Multi-modal deep learning model for bipolar depression adolescents with verbal auditory hallucinations.
Authors
Affiliations (3)
Affiliations (3)
- Graduate School, Xinjiang Medical University, Ürümqi, Xinjiang, China.
- Department of Clinical Psychology, People's Hospital of Xinjiang Uygur Autonomous Region, Urumqi, Xinjiang, China.
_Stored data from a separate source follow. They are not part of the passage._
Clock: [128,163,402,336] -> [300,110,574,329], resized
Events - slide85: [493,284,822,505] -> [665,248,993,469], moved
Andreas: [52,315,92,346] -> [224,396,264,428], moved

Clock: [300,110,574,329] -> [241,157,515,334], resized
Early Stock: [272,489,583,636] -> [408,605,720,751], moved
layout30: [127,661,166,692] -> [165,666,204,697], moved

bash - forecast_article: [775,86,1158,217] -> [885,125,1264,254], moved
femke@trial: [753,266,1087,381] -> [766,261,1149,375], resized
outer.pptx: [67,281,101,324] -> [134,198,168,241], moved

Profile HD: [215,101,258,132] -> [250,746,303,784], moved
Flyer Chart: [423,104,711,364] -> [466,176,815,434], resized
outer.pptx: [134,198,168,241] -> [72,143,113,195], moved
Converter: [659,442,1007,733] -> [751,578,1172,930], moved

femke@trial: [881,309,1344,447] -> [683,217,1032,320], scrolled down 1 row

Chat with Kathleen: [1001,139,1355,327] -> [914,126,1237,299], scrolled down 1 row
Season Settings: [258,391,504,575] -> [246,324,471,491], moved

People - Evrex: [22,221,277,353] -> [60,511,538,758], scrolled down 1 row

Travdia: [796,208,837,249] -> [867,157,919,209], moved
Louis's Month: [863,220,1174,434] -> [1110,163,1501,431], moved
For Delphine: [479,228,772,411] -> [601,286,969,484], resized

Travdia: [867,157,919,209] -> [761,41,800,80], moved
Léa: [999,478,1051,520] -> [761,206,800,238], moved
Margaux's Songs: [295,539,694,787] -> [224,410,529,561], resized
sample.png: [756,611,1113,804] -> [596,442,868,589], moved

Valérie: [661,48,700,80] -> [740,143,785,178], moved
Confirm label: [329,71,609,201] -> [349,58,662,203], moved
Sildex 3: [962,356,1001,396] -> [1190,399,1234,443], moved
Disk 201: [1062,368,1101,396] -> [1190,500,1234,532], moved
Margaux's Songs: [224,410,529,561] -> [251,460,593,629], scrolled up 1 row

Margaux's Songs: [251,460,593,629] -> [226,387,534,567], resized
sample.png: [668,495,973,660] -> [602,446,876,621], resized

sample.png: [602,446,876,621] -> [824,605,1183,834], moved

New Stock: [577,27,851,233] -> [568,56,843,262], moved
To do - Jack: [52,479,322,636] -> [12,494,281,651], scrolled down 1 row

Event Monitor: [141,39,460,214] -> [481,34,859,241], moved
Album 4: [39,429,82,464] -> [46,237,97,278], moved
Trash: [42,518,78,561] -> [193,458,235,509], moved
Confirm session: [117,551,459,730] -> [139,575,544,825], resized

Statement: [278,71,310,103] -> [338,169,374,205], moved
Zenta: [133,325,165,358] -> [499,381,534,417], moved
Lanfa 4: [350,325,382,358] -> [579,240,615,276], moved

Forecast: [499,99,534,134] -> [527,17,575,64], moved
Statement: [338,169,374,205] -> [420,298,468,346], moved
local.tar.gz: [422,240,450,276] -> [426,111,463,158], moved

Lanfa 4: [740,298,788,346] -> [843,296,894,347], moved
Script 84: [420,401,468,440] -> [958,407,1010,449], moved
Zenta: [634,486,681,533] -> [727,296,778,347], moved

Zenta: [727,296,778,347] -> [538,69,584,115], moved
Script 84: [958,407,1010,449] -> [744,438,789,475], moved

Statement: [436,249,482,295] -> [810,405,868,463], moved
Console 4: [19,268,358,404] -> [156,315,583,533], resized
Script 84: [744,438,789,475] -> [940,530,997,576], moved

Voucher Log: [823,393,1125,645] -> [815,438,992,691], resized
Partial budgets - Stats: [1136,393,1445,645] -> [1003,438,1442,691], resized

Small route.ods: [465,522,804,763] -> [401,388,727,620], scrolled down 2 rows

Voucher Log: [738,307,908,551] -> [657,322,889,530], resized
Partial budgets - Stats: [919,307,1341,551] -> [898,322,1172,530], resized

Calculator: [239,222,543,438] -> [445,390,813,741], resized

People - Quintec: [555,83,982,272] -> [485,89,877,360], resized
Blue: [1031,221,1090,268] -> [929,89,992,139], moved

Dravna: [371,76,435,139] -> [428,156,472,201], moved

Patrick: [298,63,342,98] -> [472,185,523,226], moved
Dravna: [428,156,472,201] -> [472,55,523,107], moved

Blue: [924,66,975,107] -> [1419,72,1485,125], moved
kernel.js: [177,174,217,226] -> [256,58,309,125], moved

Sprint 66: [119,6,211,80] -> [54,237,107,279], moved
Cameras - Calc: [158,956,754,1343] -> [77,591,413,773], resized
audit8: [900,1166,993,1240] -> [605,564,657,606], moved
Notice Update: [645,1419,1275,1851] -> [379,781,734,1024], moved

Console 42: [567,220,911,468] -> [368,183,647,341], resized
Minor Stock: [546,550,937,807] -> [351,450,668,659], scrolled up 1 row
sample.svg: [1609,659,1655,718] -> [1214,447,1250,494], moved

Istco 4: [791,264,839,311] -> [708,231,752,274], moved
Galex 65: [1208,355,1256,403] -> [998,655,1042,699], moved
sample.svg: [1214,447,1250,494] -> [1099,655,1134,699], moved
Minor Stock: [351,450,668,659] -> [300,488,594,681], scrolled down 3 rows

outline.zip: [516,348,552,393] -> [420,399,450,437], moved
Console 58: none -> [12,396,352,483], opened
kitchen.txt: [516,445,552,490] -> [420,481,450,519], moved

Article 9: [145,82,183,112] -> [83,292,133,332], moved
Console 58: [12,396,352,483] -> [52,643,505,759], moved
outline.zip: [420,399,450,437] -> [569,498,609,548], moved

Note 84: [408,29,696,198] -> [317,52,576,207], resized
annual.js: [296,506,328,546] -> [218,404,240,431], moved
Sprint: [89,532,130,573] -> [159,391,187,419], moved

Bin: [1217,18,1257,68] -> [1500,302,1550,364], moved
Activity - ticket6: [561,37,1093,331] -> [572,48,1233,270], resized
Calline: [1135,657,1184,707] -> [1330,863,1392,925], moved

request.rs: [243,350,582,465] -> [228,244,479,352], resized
- Department of Radiology, People's Hospital of Xinjiang Uygur Autonomous Region, Urumqi, Xinjiang, China.
Abstract
To develop a multimodal deep learning-based classification model for adolescent bipolar depression (ABD) with verbal auditory hallucinations (AVHs). A retrospective analysis was conducted on 47 untreated ABD patients within 30 days, between January 2024 and August 2025. Comprehensive clinical data were collected, including sex, age, age at onset, years of education, and the presence of suicidal or self-harming behaviors. Based on the PANSS P3 score and the presence of AVHs, patients were divided into a hallucination group (P3 score > 3, n = 24) and a non-hallucination group (P3 score ≤ 3, n = 23). All participants underwent 1H-MRS scanning of the ventromedial prefrontal cortex (vmPFC). A multimodal deep learning model was constructed using MRS-derived features in combination with clinical parameters. The model achieved an optimal classification accuracy of 71.43% on the fixed test set, as obtained by the second-fold model. This best-performing model demonstrated balanced and stable classification performance for both positive and negative samples, with precision, recall, and F1-score all reaching 0.75. This study proposes a novel multimodal Transformer-based framework and evaluates its effectiveness in classifying ABD patients experiencing depressive episodes with AVHs. The results suggest that the advanced model architecture, incorporating mechanisms such as bidirectional cross-attention and an Ensemble of Experts classifier, can effectively integrate heterogeneous data and achieve a test accuracy of 71.43% on a small dataset, indicating preliminary technical feasibility.